Lastly, that St. John was eminently the right instrument for his task is most apparent. Who could so fitly, if so it pleased the Holy Ghost, set before us “the only begotten-Son, which is in the bosom of the Father,” as he who leaned on Jesus' bosom—the disciple whom Jesus loved?
It is the difference of design, which, to me, solves the difficulty stated by one objector or another—that Matthew and Mark, in the body of their Gospels, are occupied with the Lord's sojourn and ministry in Galilee; Luke with not that only, but His gradual journey to Jerusalem (9:51; 13:22; 17:11; 18:31.; 19:28); and John with His ways and words in or near Jerusalem itself, yet more than elsewhere, though Galilee and Samaria were assuredly not left out. What Matthew describes is the accomplishment of Jewish prophecy and the witness of Jerusalem's unbelief; while Mark's dwelling on the same arose, I think, from the fact that Galilee was the actual scene of our Lord's service, to which theme his Gospel is emphatically devoted.
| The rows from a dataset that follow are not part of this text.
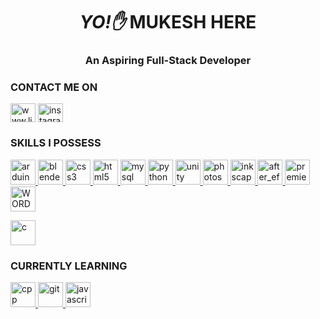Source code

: <h1 align="center"><EM>YO!✋</EM> MUKESH HERE</h1>
<h3 align="center">An Aspiring Full-Stack Developer</h3>
<h3 align="left">CONTACT ME ON </h3>
<p align="left">

<a href="www.linkedin.com/in/mukesh-kannan-mk" target="blank"><img align="center" src="https://cdn-icons-png.flaticon.com/512/174/174857.png" alt="www.linkedin.com/in/mukesh-kannan-mk" height="30" width="40" /></a>
<a href="https://instagram.com/mukesh_kannanmk/" target="blank"><img align="center" src="https://upload.wikimedia.org/wikipedia/commons/thumb/9/95/Instagram_logo_2022.svg/1200px-Instagram_logo_2022.svg.png" alt="instagram.com/mukesh_kannanmk/" height="30" width="40" /></a>
</p>

<h3 align="left">SKILLS I POSSESS</h3>
<p align="left">
  <a href="https://www.arduino.cc/" target="_blank" rel="noreferrer"> <img src="https://cdn.worldvectorlogo.com/logos/arduino-1.svg" alt="arduino" width="40" height="40"/> </a> 
  <a href="https://www.blender.org/" target="_blank" rel="noreferrer"> <img src="https://download.blender.org/branding/community/blender_community_badge_white.svg" alt="blender" width="40" height="40"/> </a>  
  <a href="https://www.w3schools.com/css/" target="_blank" rel="noreferrer"> <img src="https://cdn1.iconfinder.com/data/icons/logotypes/32/badge-css-3-1024.png" alt="css3" width="40" height="40"/> </a> 
  <a href="https://www.w3.org/html/" target="_blank" rel="noreferrer"> <img src="https://cdn1.iconfinder.com/data/icons/logotypes/32/badge-html-5-1024.png" alt="html5" width="40" height="40"/> </a> 
  <a href="https://www.mysql.com/" target="_blank" rel="noreferrer"> <img src="https://cdn4.iconfinder.com/data/icons/logos-3/181/MySQL-1024.png" alt="mysql" width="40" height="40"/> </a> 
  <a href="https://www.python.org" target="_blank" rel="noreferrer"> <img src="https://cdn4.iconfinder.com/data/icons/logos-and-brands/512/267_Python_logo-1024.png" alt="python" width="40" height="40"/> </a> 
  <a href="https://unity.com/" target="_blank" rel="noreferrer"> <img src="https://www.vectorlogo.zone/logos/unity3d/unity3d-icon.svg" alt="unity" width="40" height="40"/> </a> 
  <a href="https://www.adobe.com/in/products/photoshop.html" target="_blank" rel="noreferrer"> <img src="https://cdn.worldvectorlogo.com/logos/adobe-photoshop-2.svg" alt="photoshop" width="40" height="40"/> </a>
  <a href="https://inkscape.org/" target="_blank" rel="noreferrer"> <img src="https://media.inkscape.org/media/resources/file/inkscape.svg" alt="inkscape" width="40" height="40"/> </a> 
  <a href="https://www.adobe.com/in/products/aftereffects.html" target="_blank" rel="noreferrer"> <img src="https://cdn.worldvectorlogo.com/logos/after-effects-cc.svg" alt="after_effects" width="40" height="40"/> </a>
  <a href="https://www.adobe.com/products/premiere.html" target="_blank" rel="noreferrer"> <img src="https://cdn.worldvectorlogo.com/logos/premiere-cc.svg" alt="premiere_pro" width="40" height="40"/> </a>
  <a href="https://wordpress.com" target="_blank" rel="noreferrer"> <img src="https://cdn.worldvectorlogo.com/logos/wordpress-blue.svg" alt="WORDPRESS" width="40" height="40"/> </a> </p>
    <a href="https://www.cprogramming.com/" target="_blank" rel="noreferrer"> <img src="https://upload.wikimedia.org/wikipedia/commons/1/18/C_Programming_Language.svg" alt="c" width="40" height="40"/> </a> 


<h3 align="left">CURRENTLY LEARNING</h3>
<p align="left">
  <a href="https://www.cprogramming.com/" target="_blank" rel="noreferrer"> <img src="https://cdn4.iconfinder.com/data/icons/logos-brands-in-colors/404/c_logo-1024.png" alt="cpp" width="40" height="40"/> </a> 
  <a href="https://git-scm.com/" target="_blank" rel="noreferrer"> <img src="https://www.vectorlogo.zone/logos/git-scm/git-scm-icon.svg" alt="git" width="40" height="40"/> </a> 
  <a href="https://developer.mozilla.org/en-US/docs/Web/JavaScript" target="_blank" rel="noreferrer"> <img src="https://cdn1.iconfinder.com/data/icons/development-2-yellow/60/30_-Javascript-_development_coding_programming_code-1024.png" alt="javascript" width="40" height="40"/> </a> </p>
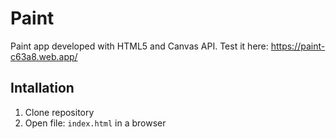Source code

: # Paint
Paint app developed with HTML5 and Canvas API. Test it here: https://paint-c63a8.web.app/

## Intallation
1. Clone repository
2. Open file: `index.html` in a browser
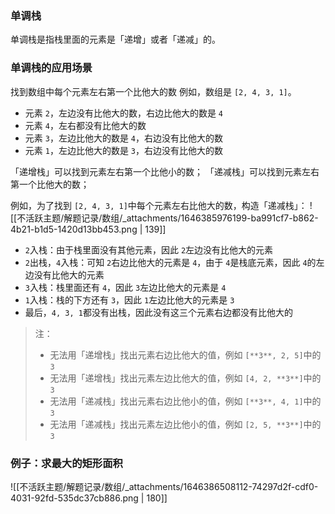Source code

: 
### 单调栈
单调栈是指栈里面的元素是「递增」或者「递减」的。


### 单调栈的应用场景
找到数组中每个元素左右第一个比他大的数
例如，数组是 `[2, 4, 3, 1]`。

- 元素 `2`，左边没有比他大的数，右边比他大的数是 `4`
- 元素 `4`，左右都没有比他大的数
- 元素 `3`，左边比他大的数是 `4`，右边没有比他大的数
- 元素 `1`，左边比他大的数是 `3`，右边没有比他大的数

「递增栈」可以找到元素左右第一个比他小的数；
「递减栈」可以找到元素左右第一个比他大的数；

例如，为了找到 `[2, 4, 3, 1]`中每个元素左右比他大的数，构造「递减栈」：
![[不活跃主题/解题记录/数组/_attachments/1646385976199-ba991cf7-b862-4b21-b1d5-1420d13bb453.png | 139]]

- `2`入栈：由于栈里面没有其他元素，因此 `2`左边没有比他大的元素
- `2`出栈，`4`入栈：可知 `2`右边比他大的元素是 `4`，由于 `4`是栈底元素，因此 `4`的左边没有比他大的元素
- `3`入栈：栈里面还有 `4`，因此 `3`左边比他大的元素是 `4`
- `1`入栈：栈的下方还有 `3`，因此 `1`左边比他大的元素是 `3`
- 最后，`4, 3, 1`都没有出栈，因此没有这三个元素右边都没有比他大的

> 注：
> - 无法用「递增栈」找出元素右边比他大的值，例如 `[**3**, 2, 5]`中的 `3`
> - 无法用「递增栈」找出元素左边比他大的值，例如 `[4, 2, **3**]`中的 `3`
> - 无法用「递减栈」找出元素右边比他小的值，例如 `[**3**, 4, 1]`中的 `3`
> - 无法用「递减栈」找出元素左边比他小的值，例如 `[2, 5, **3**]`中的 `3`



### 例子：求最大的矩形面积
![[不活跃主题/解题记录/数组/_attachments/1646386508112-74297d2f-cdf0-4031-92fd-535dc37cb886.png | 180]]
Luke, on the other hand, brings out the lingering of our Lord's love and pity: His face is steadfastly set on the place where He should accomplish His decease; but His slow steps attest the reluctance and the sorrow with which He visits Jerusalem for the last time, and affords the crowning proof of man's total ruin in His blood and cross. John, finally, regards every place and being, in the light of His personal divine glory. Jerusalem, therefore, is no longer, as in Matthew, styled “the holy city.” He was the Light, the true light all outside, and everywhere else, was but darkness, and Jerusalem needed the Son of God as much as Galilee, and was no more to Him, in that point of view, than any other spot. He could, so far as Himself was concerned, freely speak and work there or anywhere. What was “this mountain,” nay, what Jerusalem, to the Son of the Father? If there was nothing to attract, there was nothing in one sense which could repel. He who was full of grace and truth accepted His entire humiliation, and found objects on which to expend His love wherever. He might move in the boastful city of holiness no less than in the barren wilderness. It is the design impressed by God upon the several Gospels, which thus simply explains a fact which is seen by, but useless to, him who denies that design.